**THE PROBLEM:** From the line with "Reiterstandbildern ist voll" through the line with "Tips & Tricks", inclusive, return each line of the data below exactly and leave the rest out.

**EXERCISE DATA:**
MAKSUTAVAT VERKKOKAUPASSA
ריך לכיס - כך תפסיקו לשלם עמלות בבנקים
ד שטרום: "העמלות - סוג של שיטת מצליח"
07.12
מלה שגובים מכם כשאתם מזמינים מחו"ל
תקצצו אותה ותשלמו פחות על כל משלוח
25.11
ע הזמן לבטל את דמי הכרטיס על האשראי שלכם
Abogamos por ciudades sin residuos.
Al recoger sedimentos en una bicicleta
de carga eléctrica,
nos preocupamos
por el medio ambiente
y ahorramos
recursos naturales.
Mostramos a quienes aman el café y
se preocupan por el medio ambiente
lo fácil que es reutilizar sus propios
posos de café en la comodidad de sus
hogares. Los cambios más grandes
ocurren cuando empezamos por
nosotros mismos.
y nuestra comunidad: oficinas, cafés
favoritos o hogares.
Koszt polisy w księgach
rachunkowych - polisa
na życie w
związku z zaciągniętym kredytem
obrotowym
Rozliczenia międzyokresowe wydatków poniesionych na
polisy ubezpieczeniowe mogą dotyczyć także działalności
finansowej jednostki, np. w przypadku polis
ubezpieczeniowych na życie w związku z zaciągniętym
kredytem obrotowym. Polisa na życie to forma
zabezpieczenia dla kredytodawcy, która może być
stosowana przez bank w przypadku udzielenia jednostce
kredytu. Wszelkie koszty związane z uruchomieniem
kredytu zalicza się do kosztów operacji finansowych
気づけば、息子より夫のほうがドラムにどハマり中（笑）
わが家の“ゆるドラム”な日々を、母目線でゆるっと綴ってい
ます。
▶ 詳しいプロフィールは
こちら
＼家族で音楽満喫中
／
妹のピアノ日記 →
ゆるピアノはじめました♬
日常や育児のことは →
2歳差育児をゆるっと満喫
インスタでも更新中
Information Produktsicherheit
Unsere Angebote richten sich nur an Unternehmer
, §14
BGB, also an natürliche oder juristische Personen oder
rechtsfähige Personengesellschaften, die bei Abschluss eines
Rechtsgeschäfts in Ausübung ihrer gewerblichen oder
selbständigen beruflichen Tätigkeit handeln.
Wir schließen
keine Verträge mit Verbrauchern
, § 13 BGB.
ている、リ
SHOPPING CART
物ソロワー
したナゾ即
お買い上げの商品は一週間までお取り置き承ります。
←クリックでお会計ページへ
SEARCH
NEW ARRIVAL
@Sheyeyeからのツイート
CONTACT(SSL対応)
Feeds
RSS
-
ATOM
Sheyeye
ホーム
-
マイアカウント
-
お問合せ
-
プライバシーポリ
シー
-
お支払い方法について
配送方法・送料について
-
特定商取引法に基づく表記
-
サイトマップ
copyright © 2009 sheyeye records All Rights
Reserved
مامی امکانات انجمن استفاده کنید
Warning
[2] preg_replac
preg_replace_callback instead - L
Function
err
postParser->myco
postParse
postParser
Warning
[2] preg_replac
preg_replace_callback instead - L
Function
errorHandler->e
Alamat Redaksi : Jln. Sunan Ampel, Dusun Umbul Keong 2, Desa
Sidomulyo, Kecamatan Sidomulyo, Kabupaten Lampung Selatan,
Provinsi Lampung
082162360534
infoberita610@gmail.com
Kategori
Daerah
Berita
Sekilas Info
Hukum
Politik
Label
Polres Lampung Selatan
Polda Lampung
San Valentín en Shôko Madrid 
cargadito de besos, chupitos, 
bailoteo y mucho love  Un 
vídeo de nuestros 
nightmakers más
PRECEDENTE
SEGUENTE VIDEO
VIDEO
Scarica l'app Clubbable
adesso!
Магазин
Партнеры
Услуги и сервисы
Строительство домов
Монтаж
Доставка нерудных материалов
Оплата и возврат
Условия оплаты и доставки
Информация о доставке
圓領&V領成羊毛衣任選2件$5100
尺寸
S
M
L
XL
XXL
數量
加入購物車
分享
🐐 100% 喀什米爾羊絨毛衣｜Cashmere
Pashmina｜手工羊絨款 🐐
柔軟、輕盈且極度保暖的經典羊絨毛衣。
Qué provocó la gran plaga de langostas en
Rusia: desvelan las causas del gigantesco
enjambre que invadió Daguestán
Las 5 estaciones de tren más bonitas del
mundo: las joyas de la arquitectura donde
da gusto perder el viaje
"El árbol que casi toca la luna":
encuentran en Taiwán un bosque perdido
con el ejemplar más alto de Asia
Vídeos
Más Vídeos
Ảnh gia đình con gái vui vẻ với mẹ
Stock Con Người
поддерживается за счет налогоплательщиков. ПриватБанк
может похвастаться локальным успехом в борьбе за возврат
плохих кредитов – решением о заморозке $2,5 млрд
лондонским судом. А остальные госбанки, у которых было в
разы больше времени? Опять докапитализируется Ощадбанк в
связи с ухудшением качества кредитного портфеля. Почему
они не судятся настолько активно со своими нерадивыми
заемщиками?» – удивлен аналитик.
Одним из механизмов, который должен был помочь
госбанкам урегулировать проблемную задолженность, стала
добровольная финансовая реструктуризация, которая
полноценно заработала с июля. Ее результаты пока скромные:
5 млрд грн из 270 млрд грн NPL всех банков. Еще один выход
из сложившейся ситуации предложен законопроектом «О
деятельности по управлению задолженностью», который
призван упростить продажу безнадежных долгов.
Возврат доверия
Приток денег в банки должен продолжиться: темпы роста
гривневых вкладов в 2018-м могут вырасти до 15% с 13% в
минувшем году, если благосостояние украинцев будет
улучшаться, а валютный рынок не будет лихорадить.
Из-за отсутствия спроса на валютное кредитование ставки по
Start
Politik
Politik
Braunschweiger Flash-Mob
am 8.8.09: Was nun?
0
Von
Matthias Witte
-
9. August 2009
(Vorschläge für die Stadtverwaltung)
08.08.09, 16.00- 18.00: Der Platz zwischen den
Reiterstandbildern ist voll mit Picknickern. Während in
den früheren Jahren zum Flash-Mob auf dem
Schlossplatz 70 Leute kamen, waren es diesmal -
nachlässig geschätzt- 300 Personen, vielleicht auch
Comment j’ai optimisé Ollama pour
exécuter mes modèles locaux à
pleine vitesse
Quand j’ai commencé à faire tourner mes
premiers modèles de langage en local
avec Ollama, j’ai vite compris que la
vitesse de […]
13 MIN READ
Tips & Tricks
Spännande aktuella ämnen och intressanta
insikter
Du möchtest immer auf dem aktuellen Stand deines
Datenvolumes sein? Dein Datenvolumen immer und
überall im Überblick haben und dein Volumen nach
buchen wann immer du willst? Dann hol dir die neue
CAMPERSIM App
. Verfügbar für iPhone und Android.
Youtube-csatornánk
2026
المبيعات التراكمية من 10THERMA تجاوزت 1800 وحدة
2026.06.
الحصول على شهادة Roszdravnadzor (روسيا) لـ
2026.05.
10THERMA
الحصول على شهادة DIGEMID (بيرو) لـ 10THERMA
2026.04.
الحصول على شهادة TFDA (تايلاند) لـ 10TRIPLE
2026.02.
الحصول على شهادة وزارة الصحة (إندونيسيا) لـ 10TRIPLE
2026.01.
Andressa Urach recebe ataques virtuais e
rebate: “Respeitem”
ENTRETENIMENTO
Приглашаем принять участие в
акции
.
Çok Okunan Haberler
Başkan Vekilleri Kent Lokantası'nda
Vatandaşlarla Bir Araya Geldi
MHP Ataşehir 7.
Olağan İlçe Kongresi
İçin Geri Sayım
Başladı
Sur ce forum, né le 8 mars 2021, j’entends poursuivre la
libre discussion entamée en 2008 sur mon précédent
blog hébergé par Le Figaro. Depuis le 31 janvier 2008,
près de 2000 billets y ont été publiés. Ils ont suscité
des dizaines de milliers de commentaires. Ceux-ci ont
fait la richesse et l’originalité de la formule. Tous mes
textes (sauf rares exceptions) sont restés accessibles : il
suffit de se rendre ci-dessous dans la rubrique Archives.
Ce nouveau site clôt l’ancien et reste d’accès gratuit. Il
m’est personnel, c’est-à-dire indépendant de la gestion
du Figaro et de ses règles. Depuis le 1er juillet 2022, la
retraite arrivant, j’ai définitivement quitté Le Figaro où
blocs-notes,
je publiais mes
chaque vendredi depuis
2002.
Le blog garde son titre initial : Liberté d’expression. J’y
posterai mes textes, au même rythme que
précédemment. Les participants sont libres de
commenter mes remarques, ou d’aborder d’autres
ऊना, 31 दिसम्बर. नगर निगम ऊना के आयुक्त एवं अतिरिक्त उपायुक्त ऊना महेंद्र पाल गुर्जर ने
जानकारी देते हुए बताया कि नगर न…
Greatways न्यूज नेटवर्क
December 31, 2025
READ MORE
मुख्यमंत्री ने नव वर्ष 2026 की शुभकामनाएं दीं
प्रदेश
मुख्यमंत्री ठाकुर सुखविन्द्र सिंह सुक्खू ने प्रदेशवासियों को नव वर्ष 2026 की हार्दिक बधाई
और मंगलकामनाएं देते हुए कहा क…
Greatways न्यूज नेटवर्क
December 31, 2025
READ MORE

**SOLUTION:**
Reiterstandbildern ist voll mit Picknickern. Während in
den früheren Jahren zum Flash-Mob auf dem
Schlossplatz 70 Leute kamen, waren es diesmal -
nachlässig geschätzt- 300 Personen, vielleicht auch
Comment j’ai optimisé Ollama pour
exécuter mes modèles locaux à
pleine vitesse
Quand j’ai commencé à faire tourner mes
premiers modèles de langage en local
avec Ollama, j’ai vite compris que la
vitesse de […]
13 MIN READ
Tips & Tricks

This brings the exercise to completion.